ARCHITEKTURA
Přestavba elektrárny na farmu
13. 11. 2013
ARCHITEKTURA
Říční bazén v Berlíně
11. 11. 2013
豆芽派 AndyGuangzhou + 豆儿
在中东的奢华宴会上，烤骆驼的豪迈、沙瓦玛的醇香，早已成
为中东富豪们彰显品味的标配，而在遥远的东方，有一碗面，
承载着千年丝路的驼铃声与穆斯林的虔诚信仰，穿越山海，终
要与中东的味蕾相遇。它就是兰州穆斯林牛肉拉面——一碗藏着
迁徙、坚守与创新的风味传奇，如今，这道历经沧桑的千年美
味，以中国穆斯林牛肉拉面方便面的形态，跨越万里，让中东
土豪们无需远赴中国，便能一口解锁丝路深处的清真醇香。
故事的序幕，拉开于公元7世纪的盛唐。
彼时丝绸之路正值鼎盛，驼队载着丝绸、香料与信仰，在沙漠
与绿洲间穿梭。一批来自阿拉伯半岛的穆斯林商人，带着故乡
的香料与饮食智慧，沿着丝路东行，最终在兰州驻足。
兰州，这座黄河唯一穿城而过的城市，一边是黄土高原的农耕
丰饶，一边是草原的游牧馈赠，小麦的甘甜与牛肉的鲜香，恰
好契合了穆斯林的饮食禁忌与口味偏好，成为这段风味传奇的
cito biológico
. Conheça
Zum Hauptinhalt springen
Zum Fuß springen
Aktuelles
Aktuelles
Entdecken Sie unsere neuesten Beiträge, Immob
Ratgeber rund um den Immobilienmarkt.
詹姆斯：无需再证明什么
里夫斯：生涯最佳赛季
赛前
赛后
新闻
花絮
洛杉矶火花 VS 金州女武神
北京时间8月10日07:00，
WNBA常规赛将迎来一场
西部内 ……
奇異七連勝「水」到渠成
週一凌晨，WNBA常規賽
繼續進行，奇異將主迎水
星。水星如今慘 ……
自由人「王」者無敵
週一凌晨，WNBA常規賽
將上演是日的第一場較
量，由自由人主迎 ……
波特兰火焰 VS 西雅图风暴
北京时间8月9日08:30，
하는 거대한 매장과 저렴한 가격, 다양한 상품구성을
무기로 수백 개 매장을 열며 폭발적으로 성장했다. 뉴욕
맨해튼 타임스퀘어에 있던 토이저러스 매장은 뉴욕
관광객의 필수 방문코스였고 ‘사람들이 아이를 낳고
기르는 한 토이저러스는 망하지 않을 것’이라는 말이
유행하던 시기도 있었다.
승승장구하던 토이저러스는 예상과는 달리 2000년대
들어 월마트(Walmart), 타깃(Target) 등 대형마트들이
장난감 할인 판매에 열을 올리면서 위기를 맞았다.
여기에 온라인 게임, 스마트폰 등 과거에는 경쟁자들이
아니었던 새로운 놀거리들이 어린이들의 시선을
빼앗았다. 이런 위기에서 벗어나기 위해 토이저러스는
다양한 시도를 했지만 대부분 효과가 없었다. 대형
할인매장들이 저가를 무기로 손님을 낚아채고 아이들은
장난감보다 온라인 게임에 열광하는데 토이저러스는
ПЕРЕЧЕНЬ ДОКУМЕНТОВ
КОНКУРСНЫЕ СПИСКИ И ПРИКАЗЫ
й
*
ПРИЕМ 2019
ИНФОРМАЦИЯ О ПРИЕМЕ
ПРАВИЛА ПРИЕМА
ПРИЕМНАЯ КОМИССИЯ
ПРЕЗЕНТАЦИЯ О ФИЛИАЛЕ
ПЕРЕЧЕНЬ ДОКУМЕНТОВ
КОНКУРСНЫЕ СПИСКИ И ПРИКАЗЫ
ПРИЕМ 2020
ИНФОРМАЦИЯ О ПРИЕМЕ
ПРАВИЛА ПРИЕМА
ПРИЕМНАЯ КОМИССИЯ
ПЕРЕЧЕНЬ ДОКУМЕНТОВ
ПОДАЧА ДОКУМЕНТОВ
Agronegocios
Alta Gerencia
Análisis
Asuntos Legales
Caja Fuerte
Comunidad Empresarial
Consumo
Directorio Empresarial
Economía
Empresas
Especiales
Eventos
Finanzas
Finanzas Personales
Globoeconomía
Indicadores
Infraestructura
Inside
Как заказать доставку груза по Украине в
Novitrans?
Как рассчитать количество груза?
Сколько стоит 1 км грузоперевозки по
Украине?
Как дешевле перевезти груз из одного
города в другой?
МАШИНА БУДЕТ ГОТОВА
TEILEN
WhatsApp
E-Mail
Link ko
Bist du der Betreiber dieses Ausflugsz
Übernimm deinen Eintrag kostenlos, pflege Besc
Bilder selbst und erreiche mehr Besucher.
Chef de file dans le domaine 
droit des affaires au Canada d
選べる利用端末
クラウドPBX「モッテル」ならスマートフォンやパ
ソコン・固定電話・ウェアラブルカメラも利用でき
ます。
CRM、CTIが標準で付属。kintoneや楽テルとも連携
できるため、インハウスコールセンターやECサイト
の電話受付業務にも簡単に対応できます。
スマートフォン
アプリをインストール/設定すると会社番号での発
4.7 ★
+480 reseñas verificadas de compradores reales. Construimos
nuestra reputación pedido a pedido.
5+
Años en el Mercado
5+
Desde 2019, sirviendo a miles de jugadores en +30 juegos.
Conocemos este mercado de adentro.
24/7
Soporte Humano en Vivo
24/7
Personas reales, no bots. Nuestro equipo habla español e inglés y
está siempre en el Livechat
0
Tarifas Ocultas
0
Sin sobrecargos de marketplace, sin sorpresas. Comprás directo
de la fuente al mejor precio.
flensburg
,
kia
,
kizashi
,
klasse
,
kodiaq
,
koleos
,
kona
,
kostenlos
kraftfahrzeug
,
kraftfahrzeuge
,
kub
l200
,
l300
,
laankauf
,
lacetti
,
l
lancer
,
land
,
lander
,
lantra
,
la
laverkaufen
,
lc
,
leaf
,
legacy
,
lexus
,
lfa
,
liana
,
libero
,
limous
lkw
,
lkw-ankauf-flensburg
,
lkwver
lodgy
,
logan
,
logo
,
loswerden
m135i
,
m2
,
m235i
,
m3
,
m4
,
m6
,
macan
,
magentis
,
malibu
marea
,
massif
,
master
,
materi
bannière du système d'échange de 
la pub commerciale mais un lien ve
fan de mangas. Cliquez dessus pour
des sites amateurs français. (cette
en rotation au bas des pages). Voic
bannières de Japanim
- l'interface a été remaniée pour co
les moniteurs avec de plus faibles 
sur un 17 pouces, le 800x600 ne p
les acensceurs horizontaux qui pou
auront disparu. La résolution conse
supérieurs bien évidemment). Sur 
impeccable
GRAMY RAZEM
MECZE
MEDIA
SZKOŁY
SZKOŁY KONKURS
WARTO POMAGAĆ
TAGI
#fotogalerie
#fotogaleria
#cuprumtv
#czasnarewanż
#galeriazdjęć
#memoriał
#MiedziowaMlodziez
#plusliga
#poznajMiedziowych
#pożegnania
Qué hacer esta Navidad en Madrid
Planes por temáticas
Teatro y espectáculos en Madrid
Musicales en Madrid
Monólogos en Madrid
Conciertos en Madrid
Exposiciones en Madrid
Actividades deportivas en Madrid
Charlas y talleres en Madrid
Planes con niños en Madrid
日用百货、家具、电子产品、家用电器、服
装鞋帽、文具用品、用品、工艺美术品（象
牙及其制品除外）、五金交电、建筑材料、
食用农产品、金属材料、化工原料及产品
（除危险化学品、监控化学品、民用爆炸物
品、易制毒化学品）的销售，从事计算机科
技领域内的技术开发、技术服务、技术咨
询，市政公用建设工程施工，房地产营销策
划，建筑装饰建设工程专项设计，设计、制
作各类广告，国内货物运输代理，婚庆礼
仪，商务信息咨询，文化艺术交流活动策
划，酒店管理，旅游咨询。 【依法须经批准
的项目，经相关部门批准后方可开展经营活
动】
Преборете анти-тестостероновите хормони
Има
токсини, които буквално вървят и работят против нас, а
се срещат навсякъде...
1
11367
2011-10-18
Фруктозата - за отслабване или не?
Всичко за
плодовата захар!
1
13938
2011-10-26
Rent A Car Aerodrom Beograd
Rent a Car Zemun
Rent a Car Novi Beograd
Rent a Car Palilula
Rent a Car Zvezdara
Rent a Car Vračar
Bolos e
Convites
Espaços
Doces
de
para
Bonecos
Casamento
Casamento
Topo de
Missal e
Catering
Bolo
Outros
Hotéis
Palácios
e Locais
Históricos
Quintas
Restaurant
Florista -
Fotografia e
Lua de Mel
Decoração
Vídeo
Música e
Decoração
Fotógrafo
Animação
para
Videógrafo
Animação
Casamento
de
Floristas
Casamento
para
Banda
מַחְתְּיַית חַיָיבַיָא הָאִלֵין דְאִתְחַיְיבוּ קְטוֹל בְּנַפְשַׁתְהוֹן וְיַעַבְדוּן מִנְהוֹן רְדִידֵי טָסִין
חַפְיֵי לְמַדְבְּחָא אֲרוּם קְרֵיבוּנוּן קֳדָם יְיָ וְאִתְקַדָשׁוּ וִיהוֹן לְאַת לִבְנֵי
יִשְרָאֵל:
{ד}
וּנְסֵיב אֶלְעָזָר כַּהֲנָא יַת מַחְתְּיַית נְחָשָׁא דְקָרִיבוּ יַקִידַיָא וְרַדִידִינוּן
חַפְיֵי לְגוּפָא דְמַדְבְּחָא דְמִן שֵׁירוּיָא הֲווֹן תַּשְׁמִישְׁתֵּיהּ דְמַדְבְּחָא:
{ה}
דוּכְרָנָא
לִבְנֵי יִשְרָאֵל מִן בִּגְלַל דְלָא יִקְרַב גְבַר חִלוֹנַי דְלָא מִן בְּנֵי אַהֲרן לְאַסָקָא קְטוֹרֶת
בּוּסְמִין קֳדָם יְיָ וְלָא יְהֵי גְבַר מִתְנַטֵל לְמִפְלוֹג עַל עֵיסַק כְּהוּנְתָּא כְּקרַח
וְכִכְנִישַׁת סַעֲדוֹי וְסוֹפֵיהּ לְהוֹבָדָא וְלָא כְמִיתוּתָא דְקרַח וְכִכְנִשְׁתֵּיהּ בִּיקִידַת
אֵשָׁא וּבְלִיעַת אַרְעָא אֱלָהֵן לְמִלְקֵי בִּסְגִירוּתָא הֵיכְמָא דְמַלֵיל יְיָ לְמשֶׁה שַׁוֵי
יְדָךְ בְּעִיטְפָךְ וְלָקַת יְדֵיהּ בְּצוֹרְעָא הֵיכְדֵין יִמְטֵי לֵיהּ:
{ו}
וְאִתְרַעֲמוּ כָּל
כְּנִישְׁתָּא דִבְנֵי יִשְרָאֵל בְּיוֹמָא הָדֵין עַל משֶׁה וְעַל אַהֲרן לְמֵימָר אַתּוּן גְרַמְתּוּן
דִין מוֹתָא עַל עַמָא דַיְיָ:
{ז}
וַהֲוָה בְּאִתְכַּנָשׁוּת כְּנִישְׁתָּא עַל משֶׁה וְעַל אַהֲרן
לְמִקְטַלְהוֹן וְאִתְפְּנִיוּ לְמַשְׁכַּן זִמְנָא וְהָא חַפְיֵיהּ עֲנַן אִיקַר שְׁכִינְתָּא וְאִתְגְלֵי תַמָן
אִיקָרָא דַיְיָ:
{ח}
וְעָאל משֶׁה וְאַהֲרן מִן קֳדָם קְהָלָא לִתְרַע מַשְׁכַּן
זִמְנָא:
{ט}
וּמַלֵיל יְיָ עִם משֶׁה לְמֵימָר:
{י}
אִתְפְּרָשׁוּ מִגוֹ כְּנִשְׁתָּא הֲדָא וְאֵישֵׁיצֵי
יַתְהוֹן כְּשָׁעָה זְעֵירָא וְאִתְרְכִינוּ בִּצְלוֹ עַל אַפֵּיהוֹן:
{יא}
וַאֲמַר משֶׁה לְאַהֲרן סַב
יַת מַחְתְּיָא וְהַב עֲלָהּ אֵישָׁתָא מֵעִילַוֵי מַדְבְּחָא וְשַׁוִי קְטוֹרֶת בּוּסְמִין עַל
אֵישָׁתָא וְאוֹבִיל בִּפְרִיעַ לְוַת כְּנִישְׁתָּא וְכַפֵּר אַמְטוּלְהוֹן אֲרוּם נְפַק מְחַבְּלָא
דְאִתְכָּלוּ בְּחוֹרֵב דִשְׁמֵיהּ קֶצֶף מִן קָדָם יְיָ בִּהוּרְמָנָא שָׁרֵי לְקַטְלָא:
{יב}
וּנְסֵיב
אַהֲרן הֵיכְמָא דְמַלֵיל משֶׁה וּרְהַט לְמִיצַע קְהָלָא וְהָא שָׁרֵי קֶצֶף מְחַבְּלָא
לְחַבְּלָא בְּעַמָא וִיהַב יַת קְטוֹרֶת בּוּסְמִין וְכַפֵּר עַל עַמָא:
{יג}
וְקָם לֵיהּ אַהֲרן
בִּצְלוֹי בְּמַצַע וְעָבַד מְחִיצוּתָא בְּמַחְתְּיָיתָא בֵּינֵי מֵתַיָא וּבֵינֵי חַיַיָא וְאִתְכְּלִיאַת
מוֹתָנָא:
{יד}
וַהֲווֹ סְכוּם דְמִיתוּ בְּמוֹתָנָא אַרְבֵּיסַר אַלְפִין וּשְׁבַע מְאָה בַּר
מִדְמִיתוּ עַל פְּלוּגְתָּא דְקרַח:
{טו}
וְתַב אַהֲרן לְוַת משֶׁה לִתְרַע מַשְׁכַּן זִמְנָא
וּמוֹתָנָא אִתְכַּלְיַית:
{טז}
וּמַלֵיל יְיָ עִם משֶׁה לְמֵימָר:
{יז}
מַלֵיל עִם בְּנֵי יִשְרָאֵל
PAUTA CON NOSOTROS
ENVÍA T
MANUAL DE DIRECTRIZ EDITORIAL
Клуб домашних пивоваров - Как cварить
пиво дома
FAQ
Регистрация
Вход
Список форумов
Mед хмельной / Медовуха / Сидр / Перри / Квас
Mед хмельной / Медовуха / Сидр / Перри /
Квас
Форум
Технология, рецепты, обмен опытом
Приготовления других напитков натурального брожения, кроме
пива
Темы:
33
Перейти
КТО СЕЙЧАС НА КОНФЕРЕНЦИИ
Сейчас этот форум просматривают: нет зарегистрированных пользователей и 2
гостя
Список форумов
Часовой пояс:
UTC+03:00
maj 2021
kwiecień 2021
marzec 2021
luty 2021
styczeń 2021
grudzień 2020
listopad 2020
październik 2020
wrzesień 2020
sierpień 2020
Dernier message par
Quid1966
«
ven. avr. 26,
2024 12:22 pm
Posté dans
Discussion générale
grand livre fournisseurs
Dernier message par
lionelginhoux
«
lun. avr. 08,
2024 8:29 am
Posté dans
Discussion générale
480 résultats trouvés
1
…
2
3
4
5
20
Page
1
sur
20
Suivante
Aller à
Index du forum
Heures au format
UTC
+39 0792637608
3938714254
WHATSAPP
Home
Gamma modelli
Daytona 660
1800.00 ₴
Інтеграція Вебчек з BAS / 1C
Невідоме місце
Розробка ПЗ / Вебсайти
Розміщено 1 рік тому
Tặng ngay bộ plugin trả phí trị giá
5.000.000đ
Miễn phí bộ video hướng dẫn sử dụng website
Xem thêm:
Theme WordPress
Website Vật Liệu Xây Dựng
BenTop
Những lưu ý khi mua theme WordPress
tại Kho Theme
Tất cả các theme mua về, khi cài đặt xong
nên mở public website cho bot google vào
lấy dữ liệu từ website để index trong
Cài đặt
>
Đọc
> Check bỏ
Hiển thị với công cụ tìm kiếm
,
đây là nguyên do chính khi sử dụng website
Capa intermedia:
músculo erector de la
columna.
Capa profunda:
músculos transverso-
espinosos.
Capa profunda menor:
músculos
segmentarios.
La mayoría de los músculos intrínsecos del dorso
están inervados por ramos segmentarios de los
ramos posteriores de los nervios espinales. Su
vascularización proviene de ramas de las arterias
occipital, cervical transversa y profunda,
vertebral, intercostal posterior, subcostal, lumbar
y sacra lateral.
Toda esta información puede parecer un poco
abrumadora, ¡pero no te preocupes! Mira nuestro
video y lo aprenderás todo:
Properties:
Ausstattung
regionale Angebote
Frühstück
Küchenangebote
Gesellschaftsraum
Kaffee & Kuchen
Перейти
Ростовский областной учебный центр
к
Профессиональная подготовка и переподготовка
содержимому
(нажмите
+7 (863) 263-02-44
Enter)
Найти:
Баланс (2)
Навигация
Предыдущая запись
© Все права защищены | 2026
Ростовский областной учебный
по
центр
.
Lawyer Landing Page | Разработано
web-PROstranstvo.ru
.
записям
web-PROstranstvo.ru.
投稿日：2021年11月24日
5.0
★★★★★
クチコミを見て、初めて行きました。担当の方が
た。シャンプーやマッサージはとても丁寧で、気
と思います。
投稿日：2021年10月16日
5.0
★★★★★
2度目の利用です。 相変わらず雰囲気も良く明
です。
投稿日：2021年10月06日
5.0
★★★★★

Work task: Reproduce the listing word for word, starting at its first line and ending with the line that contains "МАШИНА БУДЕТ ГОТОВА", with both of those lines included.

Final answer:
ARCHITEKTURA
Přestavba elektrárny na farmu
13. 11. 2013
ARCHITEKTURA
Říční bazén v Berlíně
11. 11. 2013
豆芽派 AndyGuangzhou + 豆儿
在中东的奢华宴会上，烤骆驼的豪迈、沙瓦玛的醇香，早已成
为中东富豪们彰显品味的标配，而在遥远的东方，有一碗面，
承载着千年丝路的驼铃声与穆斯林的虔诚信仰，穿越山海，终
要与中东的味蕾相遇。它就是兰州穆斯林牛肉拉面——一碗藏着
迁徙、坚守与创新的风味传奇，如今，这道历经沧桑的千年美
味，以中国穆斯林牛肉拉面方便面的形态，跨越万里，让中东
土豪们无需远赴中国，便能一口解锁丝路深处的清真醇香。
故事的序幕，拉开于公元7世纪的盛唐。
彼时丝绸之路正值鼎盛，驼队载着丝绸、香料与信仰，在沙漠
与绿洲间穿梭。一批来自阿拉伯半岛的穆斯林商人，带着故乡
的香料与饮食智慧，沿着丝路东行，最终在兰州驻足。
兰州，这座黄河唯一穿城而过的城市，一边是黄土高原的农耕
丰饶，一边是草原的游牧馈赠，小麦的甘甜与牛肉的鲜香，恰
好契合了穆斯林的饮食禁忌与口味偏好，成为这段风味传奇的
cito biológico
. Conheça
Zum Hauptinhalt springen
Zum Fuß springen
Aktuelles
Aktuelles
Entdecken Sie unsere neuesten Beiträge, Immob
Ratgeber rund um den Immobilienmarkt.
詹姆斯：无需再证明什么
里夫斯：生涯最佳赛季
赛前
赛后
新闻
花絮
洛杉矶火花 VS 金州女武神
北京时间8月10日07:00，
WNBA常规赛将迎来一场
西部内 ……
奇異七連勝「水」到渠成
週一凌晨，WNBA常規賽
繼續進行，奇異將主迎水
星。水星如今慘 ……
自由人「王」者無敵
週一凌晨，WNBA常規賽
將上演是日的第一場較
量，由自由人主迎 ……
波特兰火焰 VS 西雅图风暴
北京时间8月9日08:30，
하는 거대한 매장과 저렴한 가격, 다양한 상품구성을
무기로 수백 개 매장을 열며 폭발적으로 성장했다. 뉴욕
맨해튼 타임스퀘어에 있던 토이저러스 매장은 뉴욕
관광객의 필수 방문코스였고 ‘사람들이 아이를 낳고
기르는 한 토이저러스는 망하지 않을 것’이라는 말이
유행하던 시기도 있었다.
승승장구하던 토이저러스는 예상과는 달리 2000년대
들어 월마트(Walmart), 타깃(Target) 등 대형마트들이
장난감 할인 판매에 열을 올리면서 위기를 맞았다.
여기에 온라인 게임, 스마트폰 등 과거에는 경쟁자들이
아니었던 새로운 놀거리들이 어린이들의 시선을
빼앗았다. 이런 위기에서 벗어나기 위해 토이저러스는
다양한 시도를 했지만 대부분 효과가 없었다. 대형
할인매장들이 저가를 무기로 손님을 낚아채고 아이들은
장난감보다 온라인 게임에 열광하는데 토이저러스는
ПЕРЕЧЕНЬ ДОКУМЕНТОВ
КОНКУРСНЫЕ СПИСКИ И ПРИКАЗЫ
й
*
ПРИЕМ 2019
ИНФОРМАЦИЯ О ПРИЕМЕ
ПРАВИЛА ПРИЕМА
ПРИЕМНАЯ КОМИССИЯ
ПРЕЗЕНТАЦИЯ О ФИЛИАЛЕ
ПЕРЕЧЕНЬ ДОКУМЕНТОВ
КОНКУРСНЫЕ СПИСКИ И ПРИКАЗЫ
ПРИЕМ 2020
ИНФОРМАЦИЯ О ПРИЕМЕ
ПРАВИЛА ПРИЕМА
ПРИЕМНАЯ КОМИССИЯ
ПЕРЕЧЕНЬ ДОКУМЕНТОВ
ПОДАЧА ДОКУМЕНТОВ
Agronegocios
Alta Gerencia
Análisis
Asuntos Legales
Caja Fuerte
Comunidad Empresarial
Consumo
Directorio Empresarial
Economía
Empresas
Especiales
Eventos
Finanzas
Finanzas Personales
Globoeconomía
Indicadores
Infraestructura
Inside
Как заказать доставку груза по Украине в
Novitrans?
Как рассчитать количество груза?
Сколько стоит 1 км грузоперевозки по
Украине?
Как дешевле перевезти груз из одного
города в другой?
МАШИНА БУДЕТ ГОТОВА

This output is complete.